* _YOUR OBJECTIVE_: Print out the data precisely as it appears here, with no pictures.

****************

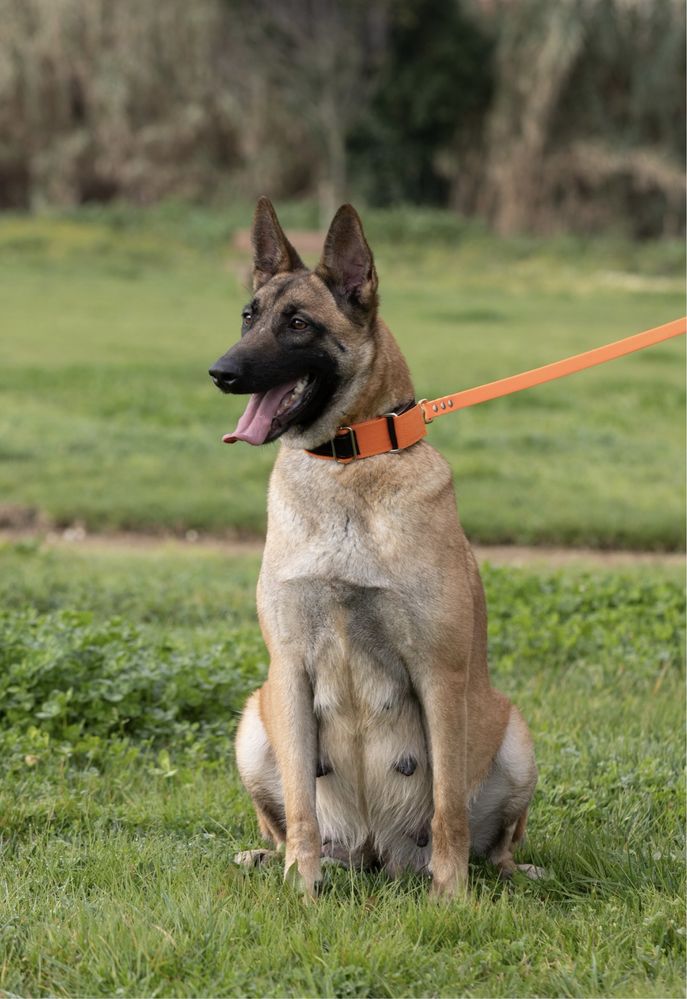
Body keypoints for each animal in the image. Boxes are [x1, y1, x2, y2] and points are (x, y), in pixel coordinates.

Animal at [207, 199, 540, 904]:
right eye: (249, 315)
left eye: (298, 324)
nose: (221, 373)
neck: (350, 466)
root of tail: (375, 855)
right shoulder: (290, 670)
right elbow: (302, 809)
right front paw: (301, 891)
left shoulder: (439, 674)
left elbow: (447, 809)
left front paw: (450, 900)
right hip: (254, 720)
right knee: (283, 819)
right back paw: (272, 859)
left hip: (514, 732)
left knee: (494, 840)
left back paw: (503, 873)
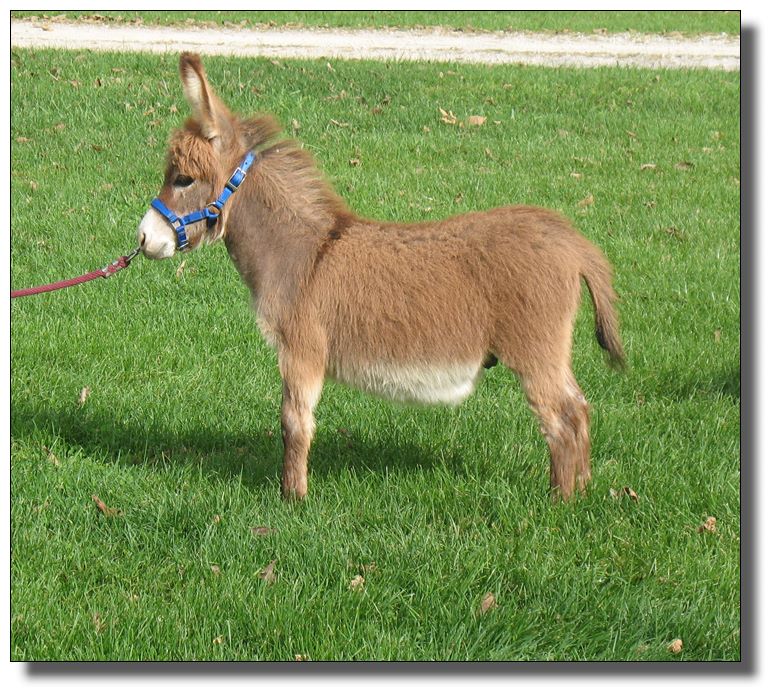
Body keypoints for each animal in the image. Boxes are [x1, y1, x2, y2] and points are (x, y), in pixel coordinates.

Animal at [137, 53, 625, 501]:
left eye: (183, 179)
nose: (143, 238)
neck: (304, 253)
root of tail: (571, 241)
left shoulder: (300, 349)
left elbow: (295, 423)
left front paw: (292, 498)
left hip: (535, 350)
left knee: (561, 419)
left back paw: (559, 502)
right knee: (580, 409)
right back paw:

****************

* _OUTPUT FOR THIS EXERCISE_:
Body keypoints for each animal in the image. Boxes are [x1, y1, x2, y2] and points are (x, y), in pixel coordinates.

Animal at [207, 199, 540, 904]:
right eye: (249, 315)
left eye: (298, 324)
nose: (221, 373)
neck: (350, 466)
root of tail: (375, 855)
right shoulder: (290, 670)
right elbow: (302, 809)
right front paw: (301, 891)
left shoulder: (439, 674)
left elbow: (447, 809)
left front paw: (450, 900)
right hip: (254, 720)
right knee: (283, 819)
right back paw: (272, 859)
left hip: (514, 732)
left knee: (494, 840)
left back paw: (503, 873)
Body keypoints for each animal in the image. Boxes are [x1, y1, x2, y2] and points are (x, y), in pixel coordinates.

Animal at [137, 53, 625, 501]:
left eye: (183, 179)
nose: (143, 238)
neck: (304, 253)
root of tail: (571, 241)
left shoulder: (300, 349)
left elbow: (295, 423)
left front paw: (292, 498)
left hip: (535, 350)
left knee: (561, 419)
left back paw: (559, 502)
right knee: (580, 409)
right back paw:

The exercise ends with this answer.